Preiss also shows that $d$ -rectifiability is implied if $\Theta_{*}^{d}(A,x)$ is close enough to $1$ -a.e (the analogous upper density $\Theta^{*,d}(A,x)$ is in fact a.e. at most $1$ for any Borel set $A$ ).

Matthew and I considered the question of whether we could strengthen this result: if we have more information about how large our set was in each ball, could this imply better rectifiable structure, e.g. could we get lower bounds on the largest size of a Lipschitz image intersecting our set?

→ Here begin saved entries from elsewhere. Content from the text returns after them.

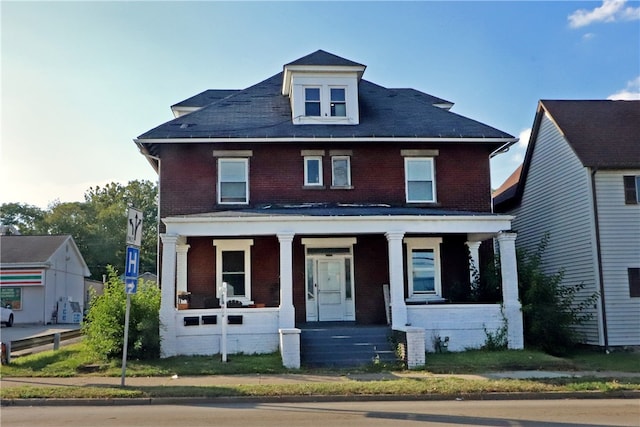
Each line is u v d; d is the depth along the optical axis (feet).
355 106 72.02
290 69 72.02
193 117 71.51
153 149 68.39
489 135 69.26
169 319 55.62
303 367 51.55
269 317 57.88
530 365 51.47
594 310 66.33
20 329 108.06
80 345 63.52
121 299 53.93
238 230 57.62
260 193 68.39
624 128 73.41
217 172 68.18
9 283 126.11
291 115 73.00
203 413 34.32
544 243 70.18
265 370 49.67
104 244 209.46
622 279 66.39
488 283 63.87
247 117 72.23
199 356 55.67
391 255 58.54
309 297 68.33
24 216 243.19
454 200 70.13
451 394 39.83
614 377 46.34
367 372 49.37
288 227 57.98
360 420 31.89
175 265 60.90
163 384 43.24
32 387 41.24
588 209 67.72
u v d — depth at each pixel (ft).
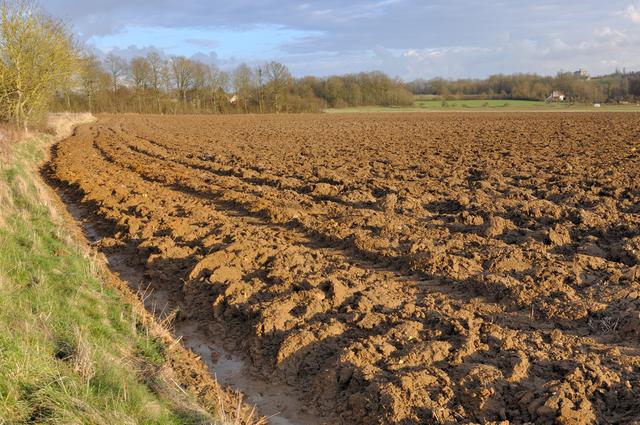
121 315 23.47
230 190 50.11
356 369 18.75
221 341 23.36
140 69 266.98
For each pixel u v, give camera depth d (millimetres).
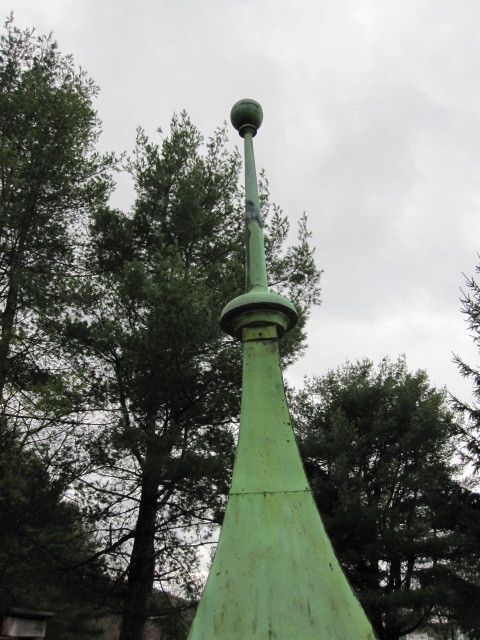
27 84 9703
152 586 9008
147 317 8547
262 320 2242
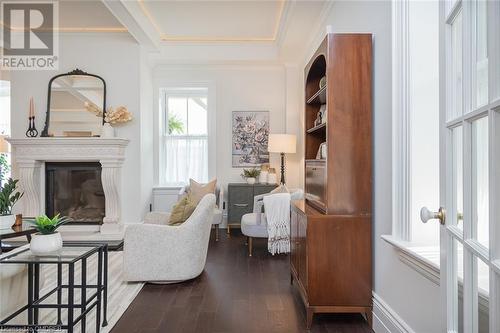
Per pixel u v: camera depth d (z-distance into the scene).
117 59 4.75
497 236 0.76
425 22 1.80
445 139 1.07
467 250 0.91
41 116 4.75
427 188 1.77
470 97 0.93
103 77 4.76
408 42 1.80
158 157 5.44
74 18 4.33
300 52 4.86
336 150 2.23
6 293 1.89
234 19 4.32
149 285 2.91
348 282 2.20
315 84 3.06
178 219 3.19
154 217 3.66
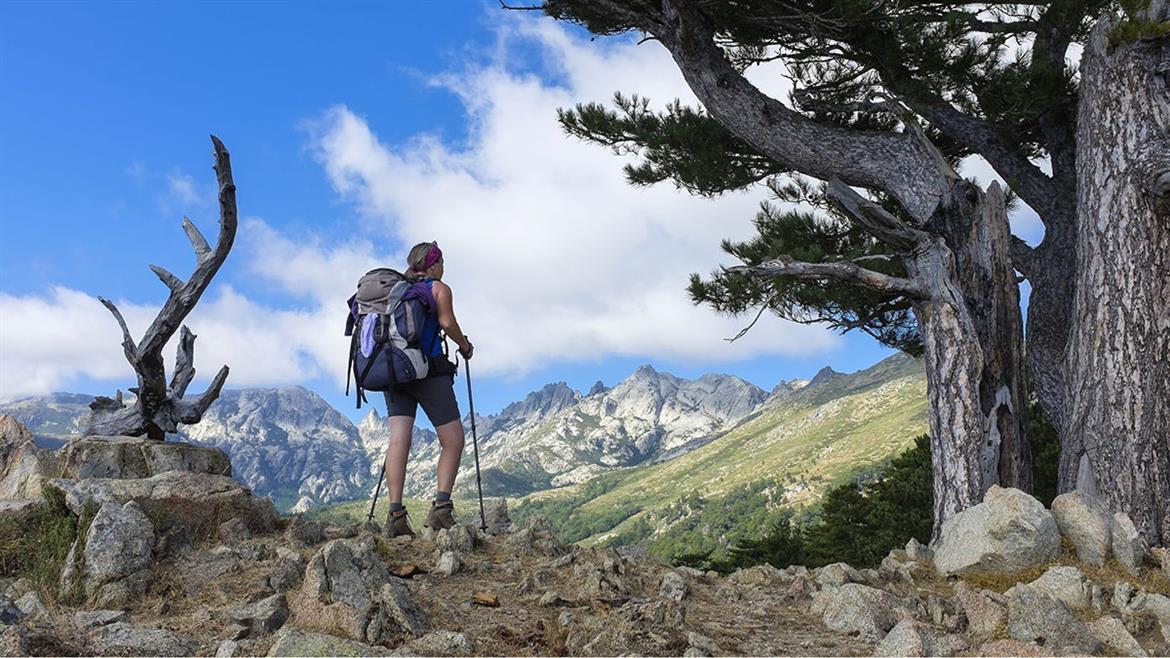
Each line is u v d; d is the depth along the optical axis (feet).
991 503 22.02
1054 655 13.69
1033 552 20.83
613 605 15.37
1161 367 25.73
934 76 33.83
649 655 12.97
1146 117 26.30
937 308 29.27
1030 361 32.68
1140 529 25.04
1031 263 33.71
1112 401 26.13
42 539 15.52
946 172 30.42
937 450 28.81
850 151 32.24
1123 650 15.92
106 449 20.11
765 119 32.94
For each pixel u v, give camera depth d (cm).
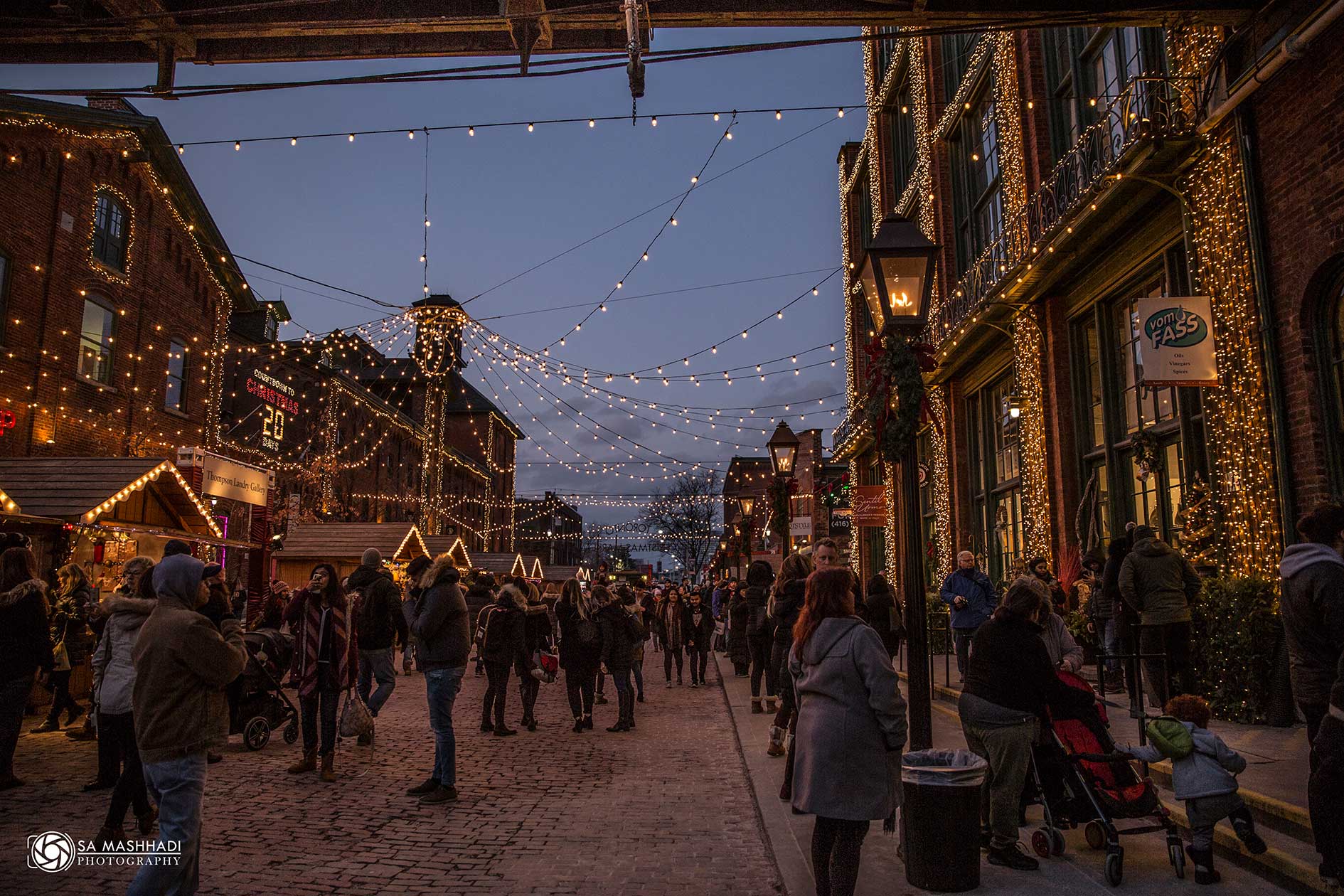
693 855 546
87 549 1393
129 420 2195
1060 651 577
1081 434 1317
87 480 1377
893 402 573
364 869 518
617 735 1023
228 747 931
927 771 459
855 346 2884
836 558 764
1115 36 1223
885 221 602
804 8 835
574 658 1046
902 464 560
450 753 697
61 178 1975
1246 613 757
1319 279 786
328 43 887
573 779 775
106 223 2152
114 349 2152
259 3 823
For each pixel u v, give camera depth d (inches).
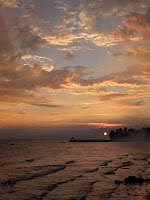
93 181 916.6
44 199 645.9
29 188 793.6
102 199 642.2
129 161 1733.5
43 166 1473.9
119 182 879.7
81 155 2509.8
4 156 2459.4
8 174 1130.7
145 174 1072.8
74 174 1112.2
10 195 692.1
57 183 882.1
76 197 666.8
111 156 2327.8
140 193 702.5
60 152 3159.5
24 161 1850.4
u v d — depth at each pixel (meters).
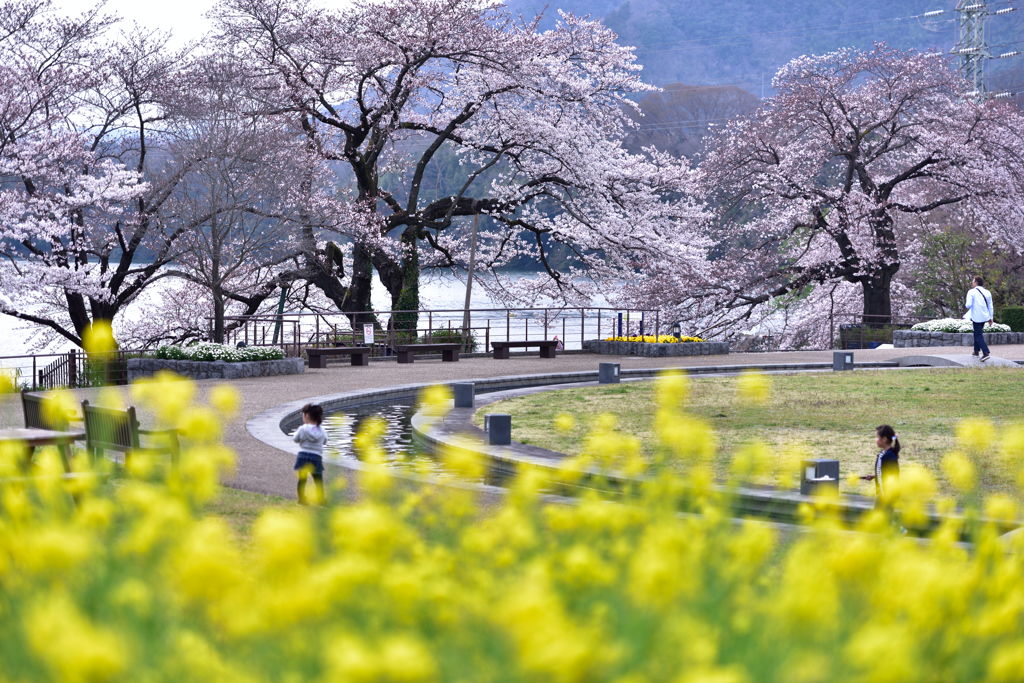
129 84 27.84
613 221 34.62
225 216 24.45
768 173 41.00
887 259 39.19
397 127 33.84
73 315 28.55
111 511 3.86
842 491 9.82
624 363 27.06
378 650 2.15
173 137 26.81
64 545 2.71
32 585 2.76
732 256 42.03
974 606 3.00
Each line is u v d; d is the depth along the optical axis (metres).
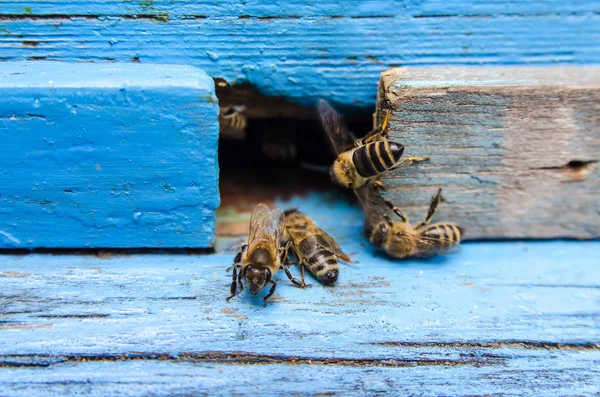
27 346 0.12
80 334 0.12
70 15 0.13
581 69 0.14
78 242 0.13
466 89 0.13
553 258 0.14
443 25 0.13
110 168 0.13
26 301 0.12
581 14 0.14
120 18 0.13
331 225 0.14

We showed the following: suppose $A$ is an Ahlfors $d$ -regular set, meaning $\mathscr{H}^{d}(B(x,r)\cap A)\sim r^{d}$ for all $x\in A$ and $0<r<diam \; A$ . Let $\epsilon>0$ and let $\mathscr{B}_{\epsilon}$ be the set of pairs $(x,r)\in A\times (0,r)$ for which there exists $y \in B(x,r)$ and $0<t<r$ satisfying

$\mathscr{H}^{d}_{\infty}(A\cap B(y,t))<(2t)^{d}-\epsilon(2r)^d.$

Here, $\mathscr{H}^{d}_{\infty}$ is Hausdorff content, which is defined as

$\mathscr{H}^{d}_{\infty}(E) = \inf\left\{\sum (diam \; E_i)^{d}: \bigcup E_{i}\supseteq E\right\}.$

If $\mathscr{B}_{\epsilon}$ is a Carleson set for every $\epsilon>0$ , meaning

$\int_{B(x,r)}\int_{0}^{r} \chi_{\mathscr{B}_{\epsilon}}(x,r)\frac{dr}{r}d\mathscr{H}^{d}|_{A}(x)\lesssim_{\epsilon} r^{d}$

then for every ball $B(x,r)$ centered on $A$ there is an $L$ -Lipschitz map $f_{x,r}:\mathbb{R}^{d}\rightarrow \mathbb{R}^{n}$ so that

$\mathscr{H}^{d}(f_{x,r}(B(0,r))\cap A\cap B(x,r))\geq cr^{d}$

where the constants $L$ and $c$ are independent of the choice of ball. In other words, the set $A$ is uniformly rectifiable: not only is the set $A$ covered by Lipschitz graphs, but every ball intersected with our set $A$ contains a big piece of a Lipschitz image with uniform constants.